Most often, our water is shut off because of some reconstruction project, either in our village or in the next one over. A hole is dug, a pipe is replaced, and within a few hours things are back to normal. The mystery is that it’s so perfectly timed to my schedule. This is to say that the tap dries up at the exact moment I roll out of bed, which is usually between ten and ten-thirty. For me this is early, but for Hugh and most of our neighbors it’s something closer to mid-day. What they do at 6 A.M. is anyone’s guess. I only know that they’re incredibly self-righteous about it, and talk about the dawn as if it’s a personal reward, bestowed on account of their great virtue.

The last time our water went off, it was early summer. I got up at my regular hour, and saw that Hugh was off somewhere, doing whatever it is he does. This left me alone to solve the coffee problem – a sort of Catch-22, as in order to think straight I needed caffeine, and in order to make that happen I needed to think straight. Once, in a half-sleep, I made it with Perrier, which sounds plausible but really isn’t. On another occasion, I heated up some leftover tea and poured that over the grounds. Had the tea been black rather than green, the coffee might have worked out, but, as it was, the result was vile. It wasn’t the sort of thing you’d try more than once, so this time I skipped the teapot and headed straight for a vase of wildflowers sitting by the phone on one of the living-room tables.

Hugh had picked them the previous day, and it broke my heart to think of him, marching across a muddy field with a bouquet in his hand. He does these things that are somehow beyond faggy and seem better suited to some hardscrabble pioneer wife: making jam, say, or sewing bedroom curtains out of burlap. Once, I caught him down on the riverbank, beating our dirty clothes against a rock. This was before we got a washing machine, but, still, he could have laundered things in the tub. “Who are you? ” I’d said, and, as he turned, I half-expected to see a baby at his breast, not nested in one of those comfortable supports but hanging, red-faced, by its gums.

When Hugh beats underpants against river rocks or decides that it might be fun to grind his own flour, I think of a couple I once met. This was years ago, in the early nineties…

 

The New Yorker. 2007, February 19 & 26

1. What prevents the story-teller from mindless processing one morning?

2. Does the story-teller and Hugh represent the same person prototype?

3. Identify the speech community presented in the communicative episode under consideration. Does the story-teller “fit in”?

4. Dwell on the gender stereotypes reflected in the story.

 

Ex. 2. Discussion. Express your opinion about the following. What are the pros and cons of mindless processing?

Ex. 3. Follow-up. Analyse the communication from the point of view of the participants’ perception. Make use of the following notions: person prototypes, personal constructs, scripts.
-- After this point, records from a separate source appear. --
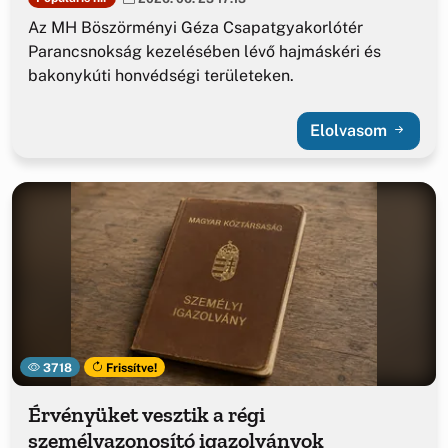
Az MH Böszörményi Géza Csapatgyakorlótér
Parancsnokság kezelésében lévő hajmáskéri és
bakonykúti honvédségi területeken.
Elolvasom
3718
Frissítve!
Érvényüket vesztik a régi
személyazonosító igazolványok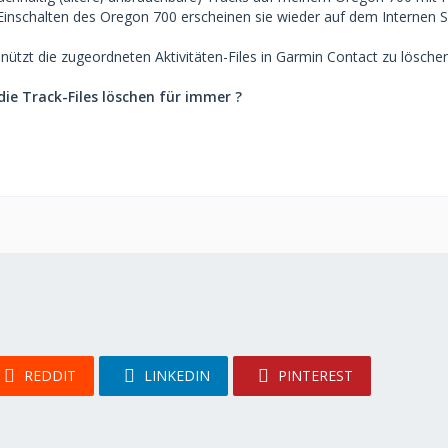
inschalten des Oregon 700 erscheinen sie wieder auf dem Internen S
ützt die zugeordneten Aktivitäten-Files in Garmin Contact zu löschen
die Track-Files löschen für immer ?
REDDIT
LINKEDIN
PINTEREST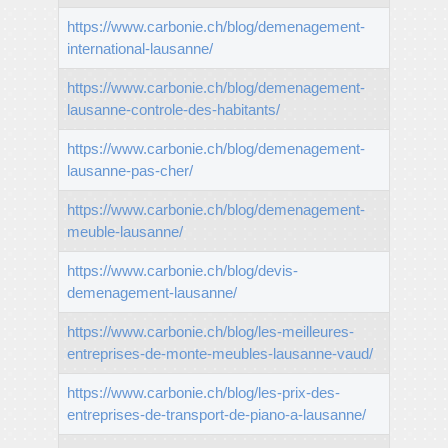
https://www.carbonie.ch/blog/demenagement-
international-lausanne/
https://www.carbonie.ch/blog/demenagement-
lausanne-controle-des-habitants/
https://www.carbonie.ch/blog/demenagement-
lausanne-pas-cher/
https://www.carbonie.ch/blog/demenagement-
meuble-lausanne/
https://www.carbonie.ch/blog/devis-
demenagement-lausanne/
https://www.carbonie.ch/blog/les-meilleures-
entreprises-de-monte-meubles-lausanne-vaud/
https://www.carbonie.ch/blog/les-prix-des-
entreprises-de-transport-de-piano-a-lausanne/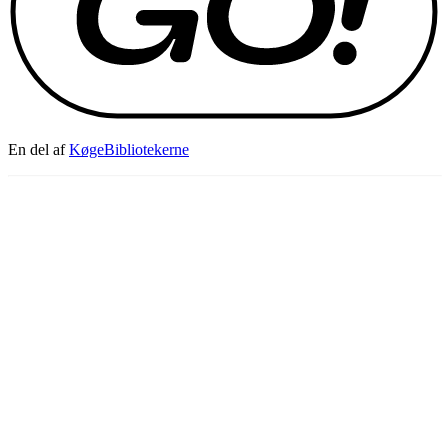
En del af
KøgeBibliotekerne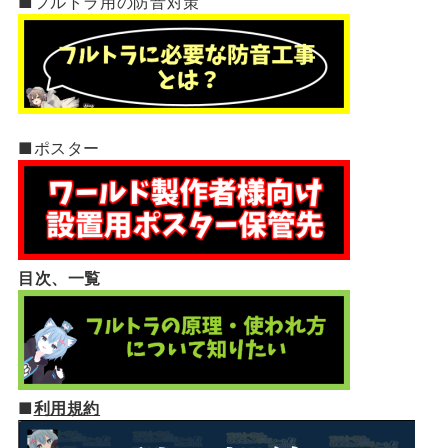
■フルトラ用の防音対策
■ポスター
目次、一覧
■
利用規約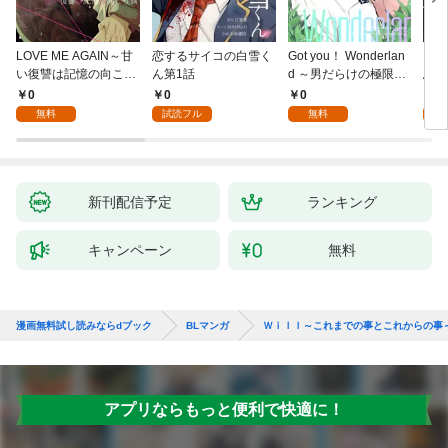
LOVE ME AGAIN～甘
恋するサイコの白雪く
Got you！ Wonderlan
ビバ
い復讐は記憶の向こう
ん第1話
d ～男だらけの極限ラ
鳥は
側～(1)
ブ～(1)
【全
0
0
0
0
無料
試読フル
無料
新刊配信予定
ランキング
キャンペーン
無料
漫画無料試し読みならdブック
BLマンガ
Ｗｉｌｌ～これまでの事とこれからの事
アプリならもっと便利で快適に！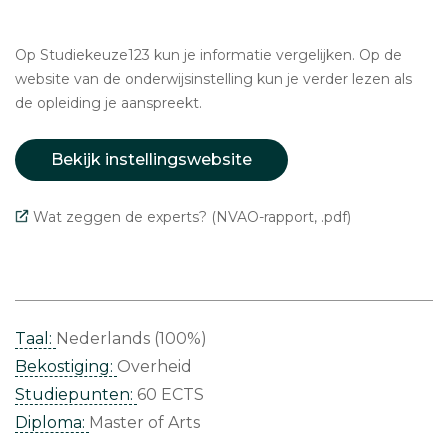
Op Studiekeuze123 kun je informatie vergelijken. Op de
website van de onderwijsinstelling kun je verder lezen als
de opleiding je aanspreekt.
Bekijk instellingswebsite
Wat zeggen de experts? (NVAO-rapport, .pdf)
Taal:
Nederlands (100%)
Bekostiging:
Overheid
Studiepunten:
60 ECTS
Diploma:
Master of Arts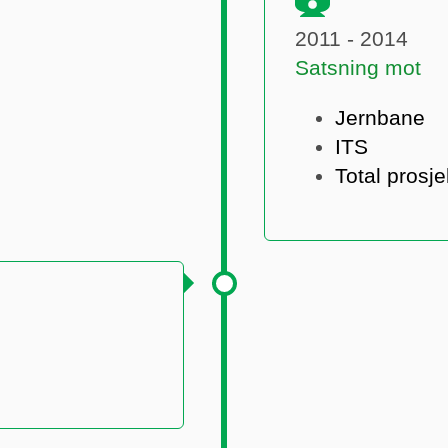
2011 - 2014
Satsning mot
Jernbane
ITS
Total prosje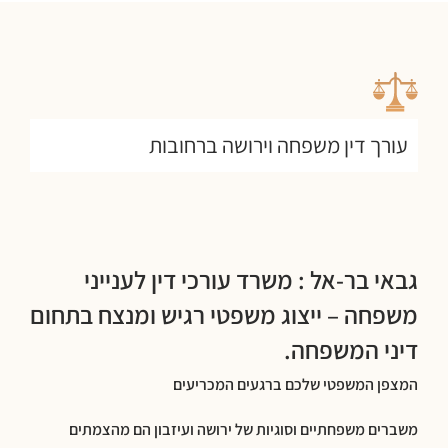
עורך דין משפחה וירושה ברחובות
גבאי בר-אל : משרד עורכי דין לענייני
משפחה – ייצוג משפטי רגיש ומנצח בתחום
דיני המשפחה.
המצפן המשפטי שלכם ברגעים המכריעים
משברים משפחתיים וסוגיות של ירושה ועיזבון הם מהצמתים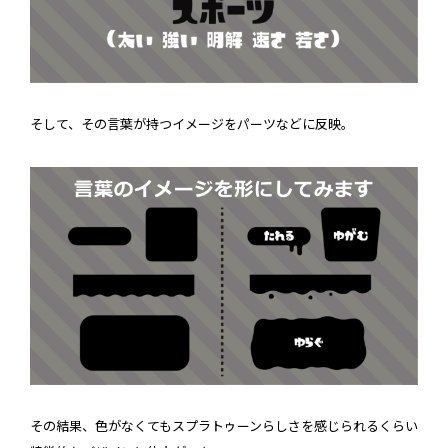
そして、その言葉が持つイメージをパーツなどに反映。
その結果、色がなくてもスプラトゥーンらしさを感じられるくらい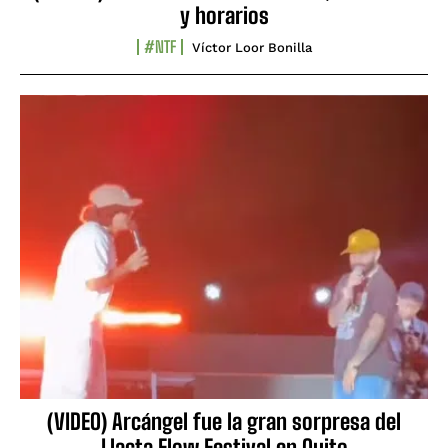
y horarios
#NTF
Víctor Loor Bonilla
(VIDEO) Arcángel fue la gran sorpresa del
Llacta Flow Festival en Quito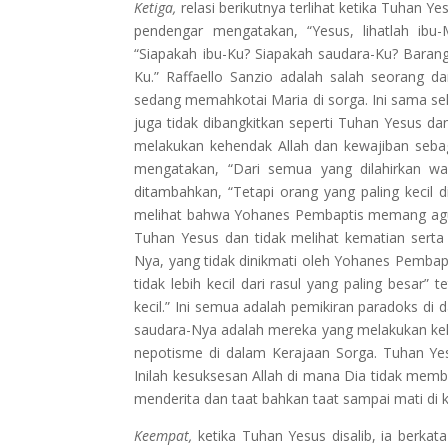
Ketiga,
relasi berikutnya terlihat ketika Tuhan 
pendengar mengatakan, “Yesus, lihatlah ibu
“Siapakah ibu-Ku? Siapakah saudara-Ku? Barang
Ku.” Raffaello Sanzio adalah salah seorang da
sedang memahkotai Maria di sorga. Ini sama seka
juga tidak dibangkitkan seperti Tuhan Yesus d
melakukan kehendak Allah dan kewajiban sebaga
mengatakan, “Dari semua yang dilahirkan wa
ditambahkan, “Tetapi orang yang paling kecil d
melihat bahwa Yohanes Pembaptis memang agun
Tuhan Yesus dan tidak melihat kematian serta 
Nya, yang tidak dinikmati oleh Yohanes Pembap
tidak lebih kecil dari rasul yang paling besar” 
kecil.” Ini semua adalah pemikiran paradoks d
saudara-Nya adalah mereka yang melakukan keh
nepotisme di dalam Kerajaan Sorga. Tuhan Ye
Inilah kesuksesan Allah di mana Dia tidak memb
menderita dan taat bahkan taat sampai mati di k
Keempat,
ketika Tuhan Yesus disalib, ia berka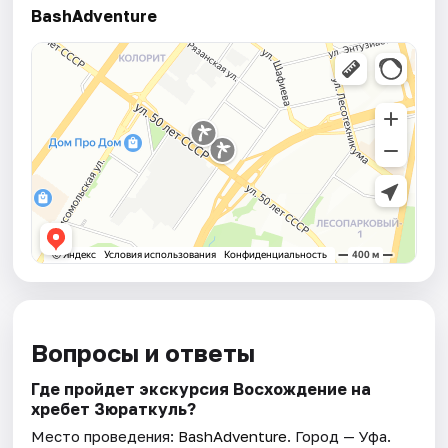
BashAdventure
Вопросы и ответы
Где пройдет экскурсия Восхождение на
хребет Зюраткуль?
Место проведения:
BashAdventure
. Город — Уфа.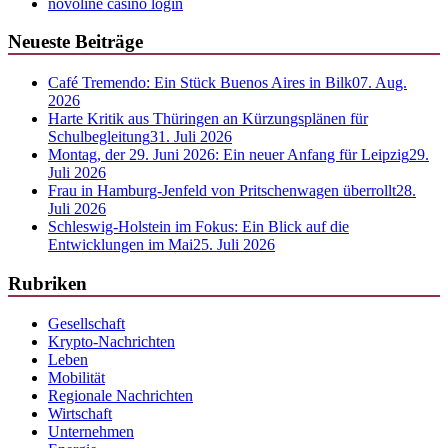
novoline casino login
Neueste Beiträge
Café Tremendo: Ein Stück Buenos Aires in Bilk
07. Aug.
2026
Harte Kritik aus Thüringen an Kürzungsplänen für
Schulbegleitung
31. Juli 2026
Montag, der 29. Juni 2026: Ein neuer Anfang für Leipzig
29.
Juli 2026
Frau in Hamburg-Jenfeld von Pritschenwagen überrollt
28.
Juli 2026
Schleswig-Holstein im Fokus: Ein Blick auf die
Entwicklungen im Mai
25. Juli 2026
Rubriken
Gesellschaft
Krypto-Nachrichten
Leben
Mobilität
Regionale Nachrichten
Wirtschaft
Unternehmen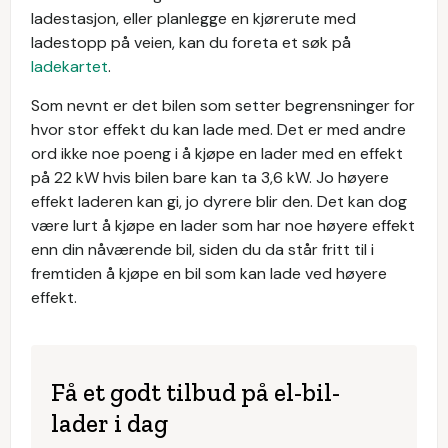
ladestasjon, eller planlegge en kjørerute med
ladestopp på veien, kan du foreta et søk på
ladekartet
.
Som nevnt er det bilen som setter begrensninger for
hvor stor effekt du kan lade med. Det er med andre
ord ikke noe poeng i å kjøpe en lader med en effekt
på 22 kW hvis bilen bare kan ta 3,6 kW. Jo høyere
effekt laderen kan gi, jo dyrere blir den. Det kan dog
være lurt å kjøpe en lader som har noe høyere effekt
enn din nåværende bil, siden du da står fritt til i
fremtiden å kjøpe en bil som kan lade ved høyere
effekt.
Få et godt tilbud på el-bil-
lader i dag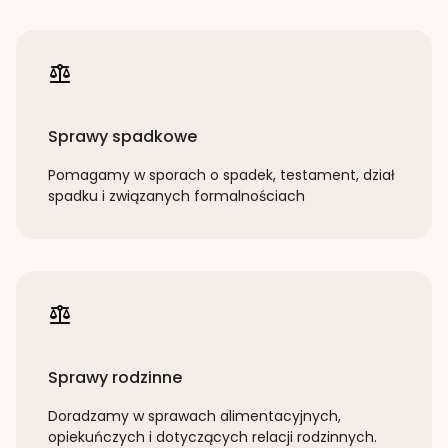
Sprawy spadkowe
Pomagamy w sporach o spadek, testament, dział
spadku i związanych formalnościach
Sprawy rodzinne
Doradzamy w sprawach alimentacyjnych,
opiekuńczych i dotyczących relacji rodzinnych.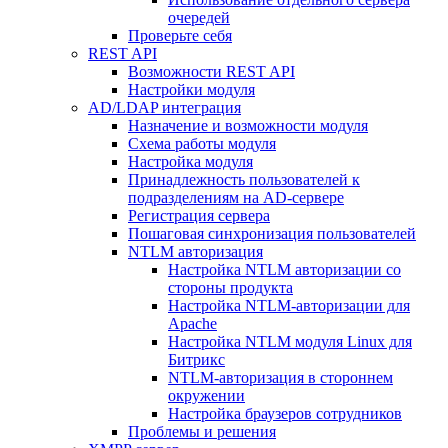
очередей
Проверьте себя
REST API
Возможности REST API
Настройки модуля
AD/LDAP интеграция
Назначение и возможности модуля
Схема работы модуля
Настройка модуля
Принадлежность пользователей к
подразделениям на AD-сервере
Регистрация сервера
Пошаговая синхронизация пользователей
NTLM авторизация
Настройка NTLM авторизации со
стороны продукта
Настройка NTLM-авторизации для
Apache
Настройка NTLM модуля Linux для
Битрикс
NTLM-авторизация в стороннем
окружении
Настройка браузеров сотрудников
Проблемы и решения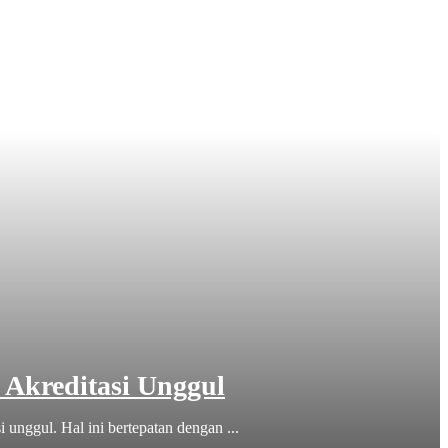
 Akreditasi Unggul
nggul. Hal ini bertepatan dengan ...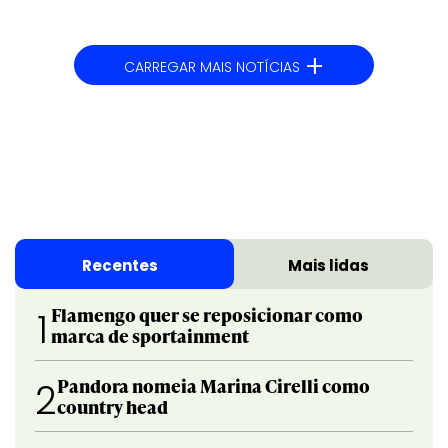
+
CARREGAR MAIS NOTÍCIAS
Recentes
Mais lidas
Flamengo quer se reposicionar como
1
marca de sportainment
Pandora nomeia Marina Cirelli como
2
country head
Ex. 4. Problem-solving. Describe a typical representative of some category of people (e.g. a typical professor, a typical housewife, etc.). Include into your description traits, patterns of be­havior, and role relations characteristic of this person. Read out your description to the whole group without saying which person prototype it illustrates. The task of your group mates is to guess which prototype the description fits.